Nanjala milking her cow

Women play an important role in family farming; while men are busy farming for cash, they farm to provide their families with nutrition. As they farm, women are confronted with a myriad of challenges the worst of which is diseases. For this reason, there is a necessity for women to ensure prevention of diseases in their animals. Mastitis is one of the diseases that is causing havoc in their livestock and should be avoided by all means.

Mastitis is the most prevalent and atrocious disease that decimates many herds every year, yet it’s easy to prevent – as it was explained by one farmer, Nanjala. Mastitis is characterized by the inflammation of the mammary glands and udder tissue involving one or more quarters of the udder-the udder is divided into four quarters each with a teat. Mastitis that is characterized by the swelling of the whole udder or any of the quarters of the udder, firmness, increased temperature of the udder or palpation and changes in milk consistency and colour is termed clinical Mastitis. Another type of mastitis may not show these signs and is termed non-clinical.

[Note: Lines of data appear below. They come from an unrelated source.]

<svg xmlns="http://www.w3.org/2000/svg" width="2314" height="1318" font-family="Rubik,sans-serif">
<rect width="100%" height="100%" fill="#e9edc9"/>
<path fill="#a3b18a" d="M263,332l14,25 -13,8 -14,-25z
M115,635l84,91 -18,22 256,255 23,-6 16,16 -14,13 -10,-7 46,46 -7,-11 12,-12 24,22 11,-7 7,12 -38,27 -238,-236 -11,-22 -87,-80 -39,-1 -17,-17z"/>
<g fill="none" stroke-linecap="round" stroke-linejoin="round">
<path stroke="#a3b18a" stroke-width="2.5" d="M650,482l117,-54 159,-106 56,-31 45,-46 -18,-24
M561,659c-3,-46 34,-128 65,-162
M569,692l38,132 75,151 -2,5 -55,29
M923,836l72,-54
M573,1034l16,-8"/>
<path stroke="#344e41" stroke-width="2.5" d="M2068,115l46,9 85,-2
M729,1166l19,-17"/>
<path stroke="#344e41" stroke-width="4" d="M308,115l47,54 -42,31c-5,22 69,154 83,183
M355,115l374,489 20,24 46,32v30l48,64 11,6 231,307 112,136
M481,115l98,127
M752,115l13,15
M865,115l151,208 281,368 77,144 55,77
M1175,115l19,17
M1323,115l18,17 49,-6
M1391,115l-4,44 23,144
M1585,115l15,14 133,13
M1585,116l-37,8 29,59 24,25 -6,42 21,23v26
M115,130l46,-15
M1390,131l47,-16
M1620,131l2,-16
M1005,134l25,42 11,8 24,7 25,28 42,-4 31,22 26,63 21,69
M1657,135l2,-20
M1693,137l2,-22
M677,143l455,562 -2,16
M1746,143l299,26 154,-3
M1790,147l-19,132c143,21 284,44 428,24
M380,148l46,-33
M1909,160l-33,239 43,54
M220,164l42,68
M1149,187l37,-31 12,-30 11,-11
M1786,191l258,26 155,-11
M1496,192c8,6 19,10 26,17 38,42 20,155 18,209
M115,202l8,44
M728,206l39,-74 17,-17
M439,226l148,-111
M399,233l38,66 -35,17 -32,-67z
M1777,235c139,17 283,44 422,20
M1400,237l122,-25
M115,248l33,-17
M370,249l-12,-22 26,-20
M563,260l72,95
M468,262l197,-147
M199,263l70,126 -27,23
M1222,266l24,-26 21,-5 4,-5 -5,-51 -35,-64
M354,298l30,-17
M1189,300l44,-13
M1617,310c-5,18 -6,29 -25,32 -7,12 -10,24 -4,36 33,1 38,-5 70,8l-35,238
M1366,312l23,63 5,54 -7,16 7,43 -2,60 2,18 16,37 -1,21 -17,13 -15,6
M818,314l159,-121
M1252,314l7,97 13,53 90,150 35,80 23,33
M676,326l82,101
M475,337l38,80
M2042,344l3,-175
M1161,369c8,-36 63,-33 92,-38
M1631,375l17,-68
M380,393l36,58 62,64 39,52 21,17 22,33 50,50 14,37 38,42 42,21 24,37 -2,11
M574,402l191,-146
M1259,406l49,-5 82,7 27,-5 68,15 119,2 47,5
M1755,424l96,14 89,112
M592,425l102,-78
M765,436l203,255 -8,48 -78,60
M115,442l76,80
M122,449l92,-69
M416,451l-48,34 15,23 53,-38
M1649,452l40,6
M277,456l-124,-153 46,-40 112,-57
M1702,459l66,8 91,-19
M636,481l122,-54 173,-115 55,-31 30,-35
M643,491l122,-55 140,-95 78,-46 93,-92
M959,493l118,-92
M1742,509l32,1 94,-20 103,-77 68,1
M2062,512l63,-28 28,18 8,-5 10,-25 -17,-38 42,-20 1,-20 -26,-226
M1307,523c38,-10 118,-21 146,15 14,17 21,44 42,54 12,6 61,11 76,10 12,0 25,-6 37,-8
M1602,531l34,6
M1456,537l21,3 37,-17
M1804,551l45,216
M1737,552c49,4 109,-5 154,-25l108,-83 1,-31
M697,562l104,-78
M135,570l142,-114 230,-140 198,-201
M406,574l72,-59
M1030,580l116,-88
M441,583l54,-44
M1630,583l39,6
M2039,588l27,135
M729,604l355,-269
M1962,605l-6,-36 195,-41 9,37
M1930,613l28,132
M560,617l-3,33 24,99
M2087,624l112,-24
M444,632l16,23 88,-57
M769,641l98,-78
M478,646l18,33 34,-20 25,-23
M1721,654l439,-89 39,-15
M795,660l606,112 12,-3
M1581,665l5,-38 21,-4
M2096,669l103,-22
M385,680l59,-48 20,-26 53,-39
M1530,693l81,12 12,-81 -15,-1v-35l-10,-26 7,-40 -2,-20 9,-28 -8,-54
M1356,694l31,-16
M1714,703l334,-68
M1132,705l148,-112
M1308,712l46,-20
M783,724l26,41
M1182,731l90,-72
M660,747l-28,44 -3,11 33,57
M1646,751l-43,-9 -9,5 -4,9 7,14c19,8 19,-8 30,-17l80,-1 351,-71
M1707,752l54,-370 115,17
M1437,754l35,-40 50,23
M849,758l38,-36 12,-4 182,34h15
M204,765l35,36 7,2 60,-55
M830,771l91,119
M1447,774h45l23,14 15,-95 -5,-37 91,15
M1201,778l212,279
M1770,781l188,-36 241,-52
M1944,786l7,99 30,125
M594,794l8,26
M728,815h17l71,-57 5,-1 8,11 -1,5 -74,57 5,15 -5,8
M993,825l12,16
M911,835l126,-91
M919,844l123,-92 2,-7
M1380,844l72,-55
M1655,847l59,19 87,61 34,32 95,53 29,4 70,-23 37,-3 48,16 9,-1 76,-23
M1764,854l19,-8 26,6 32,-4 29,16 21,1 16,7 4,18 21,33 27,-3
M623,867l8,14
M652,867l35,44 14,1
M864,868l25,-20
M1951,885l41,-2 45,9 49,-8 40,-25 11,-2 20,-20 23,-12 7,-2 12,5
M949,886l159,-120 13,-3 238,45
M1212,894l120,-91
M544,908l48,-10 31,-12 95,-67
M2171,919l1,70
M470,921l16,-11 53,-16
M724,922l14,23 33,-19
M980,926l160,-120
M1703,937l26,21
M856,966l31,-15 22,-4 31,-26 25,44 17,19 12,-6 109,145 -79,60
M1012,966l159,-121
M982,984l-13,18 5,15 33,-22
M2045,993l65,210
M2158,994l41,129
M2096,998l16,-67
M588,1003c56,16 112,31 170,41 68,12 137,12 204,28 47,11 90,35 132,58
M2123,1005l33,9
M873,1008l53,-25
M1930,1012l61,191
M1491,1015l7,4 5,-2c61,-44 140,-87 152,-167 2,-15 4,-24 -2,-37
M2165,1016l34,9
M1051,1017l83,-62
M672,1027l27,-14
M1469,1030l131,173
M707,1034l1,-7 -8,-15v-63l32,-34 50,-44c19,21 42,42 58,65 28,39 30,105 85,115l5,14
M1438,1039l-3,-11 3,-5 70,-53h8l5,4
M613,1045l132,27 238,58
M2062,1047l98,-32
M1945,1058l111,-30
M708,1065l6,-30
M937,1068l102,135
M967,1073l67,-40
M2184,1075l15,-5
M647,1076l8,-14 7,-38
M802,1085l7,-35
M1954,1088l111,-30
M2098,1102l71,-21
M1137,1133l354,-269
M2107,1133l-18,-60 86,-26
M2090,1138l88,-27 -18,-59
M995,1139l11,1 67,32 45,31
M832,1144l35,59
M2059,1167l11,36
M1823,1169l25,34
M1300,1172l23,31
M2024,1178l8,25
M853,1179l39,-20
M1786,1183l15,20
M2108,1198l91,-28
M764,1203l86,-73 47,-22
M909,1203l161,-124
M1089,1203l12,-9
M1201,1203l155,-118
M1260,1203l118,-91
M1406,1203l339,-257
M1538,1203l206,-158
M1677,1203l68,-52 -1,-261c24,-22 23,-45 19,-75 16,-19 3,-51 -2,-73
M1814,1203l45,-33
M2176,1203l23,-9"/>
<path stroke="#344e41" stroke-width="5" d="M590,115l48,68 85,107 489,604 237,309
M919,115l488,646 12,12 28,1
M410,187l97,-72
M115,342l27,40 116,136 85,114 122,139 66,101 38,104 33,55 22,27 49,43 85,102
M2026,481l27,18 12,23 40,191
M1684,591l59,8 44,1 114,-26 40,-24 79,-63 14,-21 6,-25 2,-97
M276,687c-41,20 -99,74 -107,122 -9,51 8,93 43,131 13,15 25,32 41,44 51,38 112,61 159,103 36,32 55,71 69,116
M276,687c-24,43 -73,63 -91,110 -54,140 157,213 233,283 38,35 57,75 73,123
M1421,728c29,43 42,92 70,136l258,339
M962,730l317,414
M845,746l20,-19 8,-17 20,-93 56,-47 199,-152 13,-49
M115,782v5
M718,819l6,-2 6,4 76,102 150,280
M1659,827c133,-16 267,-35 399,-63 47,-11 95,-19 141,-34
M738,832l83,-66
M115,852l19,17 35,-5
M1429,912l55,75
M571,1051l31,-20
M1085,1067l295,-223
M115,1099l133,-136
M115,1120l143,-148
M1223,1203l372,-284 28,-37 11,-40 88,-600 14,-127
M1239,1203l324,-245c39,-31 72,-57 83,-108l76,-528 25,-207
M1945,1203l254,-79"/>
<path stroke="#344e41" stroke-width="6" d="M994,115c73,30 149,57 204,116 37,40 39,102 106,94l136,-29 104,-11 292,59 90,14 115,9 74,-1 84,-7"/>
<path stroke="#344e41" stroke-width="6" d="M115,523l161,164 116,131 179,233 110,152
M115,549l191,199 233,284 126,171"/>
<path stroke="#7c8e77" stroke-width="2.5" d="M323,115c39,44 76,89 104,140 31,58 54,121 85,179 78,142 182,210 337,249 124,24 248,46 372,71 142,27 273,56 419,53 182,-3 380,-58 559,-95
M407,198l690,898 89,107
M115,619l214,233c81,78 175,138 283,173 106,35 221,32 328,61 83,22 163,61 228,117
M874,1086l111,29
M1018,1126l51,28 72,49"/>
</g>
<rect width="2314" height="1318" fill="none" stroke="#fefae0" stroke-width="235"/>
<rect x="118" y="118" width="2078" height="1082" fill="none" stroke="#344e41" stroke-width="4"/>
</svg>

Mastitis may be caused by a variety of factors including bacteria and physical injury .The source of bacteria could be a cow suffering from diseases such as tuberculosis, brucellosis and leptospirosis. Mastitis cases increase where there are enabling factors such as poor hygiene, wounds on the teats, direct injury to the udder, faulty milking machines, faulty milking techniques, poor disinfection procedures and continual presence of cows with mastitis in the herd, especially at milking time.

Mastitis:an infected cow

Mastitis:an infected cow

Mastitis may either be per acute, sub-acute and chronic depending on the severity of signs observed. The per acute case is severe and has a systemic reaction which is assessed by a high body temperature of more than 39.2 degrees Celsius. The other cases do not have a rise in body temperature.

The spread of mastitis maybe as a result of contamination of milker’s hands, wash cloths and milking and milking machine cups by milk from infected quarters .cows that develop mastitis will die if it is severe and correct and adequate treatment is not given. Inadequate treatment will lead to incomplete cure resulting in chronic mastitis in which case the cow will produce low quality and quantity of milk.

The milk from infected quarter of the udder is not good for human or calf consumption and must e discarded .This comes at an expense of lack of food in the family as a result of poor milk production and cost of medicine and veterinary surgeon’s fees.

To avoid mastitis, Nanjala, a small-scale farmer from Kitale in Kenya advises that the following should be undertaken as she has also been applying them;

  • Always use warm water and soap in washing hands between the milking of each cow to limit the cross contamination and the spread of diseases.
  • Always wear clean protective clothes
  • Wash dirty udders with water and look out for signs of udder infection. Cows with mastitis should be milked last
  • Never use a communal cloth to clean more than one udder. After fore-milking, clean and dry the teats with disposable towel.
  • Pre-dip the teats as this lowers the risk of new infections and use a single paper towel per cow and dry teats before milking. Dip each teat immediately after milking by using an approved teat dip that kills 99.9%of the bacteria that cause mastitis in 30 seconds.
  • Calving areas must be clean and must have proper bedding, preferably straw.

With the above steps, Nanjala has managed to overcome this disease that affects most of dairy cattle in her village. She is now referred to as a ‘Dairy Farmer’ in her village since she stands out in being the best producer of milk.